—群知能と意思決定の科学—
著者は、ビスケットを崩壊させずに紅茶に浸す方法の研究で、99年イグノーベル物理学賞を受けるなど、一般科学書で知られる物理学者で、本書ではまず動物から学んでいます。
昆虫、鳥、魚など、群れにいる個体は、集団を最大限に利用するための規則に従っています。その中には一つの単位としてまとまっていられるような規則もありますが、超個体の構成要素であるかのように振舞わせる規則もあります。超個体とは、これというリーダーもいないのに、「群知能」を発達させ、それを使って集合的な意思決定を行い、全体が部分の総和以上に機能する個体群のことです。
現代の複雑性の科学は、昆虫などの動物集団における集団行動が、隣り同士の相互作用に関するごく単純な規則の組み合わせから生ずることを明らかにしてきました。単純な規則が複雑なパターンを生み出す過程は「自己組織化」と呼びますが、良く見るとそこには統括する監督はいなくて、一そろいの単純な局所的規則があるだけでした。社会構造の組織が、完全な秩序と完全な混沌の間、つまり「カオスの縁」にあるからなのです。
イナゴは、通常は単独で暮らしていますが、近くに仲間が増えてくるとセラトニンを分泌し、突如パーテー好きに豹変して集団で移動します。最初は地上を進み、のちに空中を飛んで仲間を集め、千億匹が100km2以上に拡がって蝗害を引き起こすのです。

演習の目的: 群知能に関する上の文章によると、著者が99年イグノーベル物理学賞を受けたのは、何の方法の研究によるものですか。

データセットの記録:

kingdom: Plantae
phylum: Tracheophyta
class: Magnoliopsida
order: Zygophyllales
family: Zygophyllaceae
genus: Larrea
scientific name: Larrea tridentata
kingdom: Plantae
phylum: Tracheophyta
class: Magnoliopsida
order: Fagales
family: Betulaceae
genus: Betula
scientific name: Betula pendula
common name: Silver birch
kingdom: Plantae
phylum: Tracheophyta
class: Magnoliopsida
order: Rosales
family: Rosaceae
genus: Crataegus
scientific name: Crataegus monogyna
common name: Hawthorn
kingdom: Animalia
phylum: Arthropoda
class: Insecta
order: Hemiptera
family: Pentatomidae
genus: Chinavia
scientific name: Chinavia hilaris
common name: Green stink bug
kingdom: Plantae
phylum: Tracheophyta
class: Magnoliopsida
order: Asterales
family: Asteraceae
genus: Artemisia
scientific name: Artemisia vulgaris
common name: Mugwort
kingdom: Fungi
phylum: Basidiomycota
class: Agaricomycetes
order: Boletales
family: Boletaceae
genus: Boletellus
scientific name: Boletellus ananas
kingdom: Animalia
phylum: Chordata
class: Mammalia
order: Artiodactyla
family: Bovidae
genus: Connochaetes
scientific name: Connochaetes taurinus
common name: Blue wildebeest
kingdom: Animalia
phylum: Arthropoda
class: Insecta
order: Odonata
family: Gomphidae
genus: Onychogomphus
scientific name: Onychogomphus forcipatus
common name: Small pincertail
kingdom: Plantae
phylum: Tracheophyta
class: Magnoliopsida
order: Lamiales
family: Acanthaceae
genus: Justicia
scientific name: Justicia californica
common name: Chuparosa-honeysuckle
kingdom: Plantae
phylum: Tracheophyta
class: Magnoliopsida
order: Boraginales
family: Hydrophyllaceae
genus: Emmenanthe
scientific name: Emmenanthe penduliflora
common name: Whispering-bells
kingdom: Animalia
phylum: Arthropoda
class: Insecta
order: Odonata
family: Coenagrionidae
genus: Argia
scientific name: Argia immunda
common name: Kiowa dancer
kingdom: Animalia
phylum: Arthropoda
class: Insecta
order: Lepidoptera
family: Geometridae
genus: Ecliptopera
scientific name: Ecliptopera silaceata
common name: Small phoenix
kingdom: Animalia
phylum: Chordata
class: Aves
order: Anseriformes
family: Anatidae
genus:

演習の結果: ビスケットを崩壊させずに紅茶に浸す方法の研究です。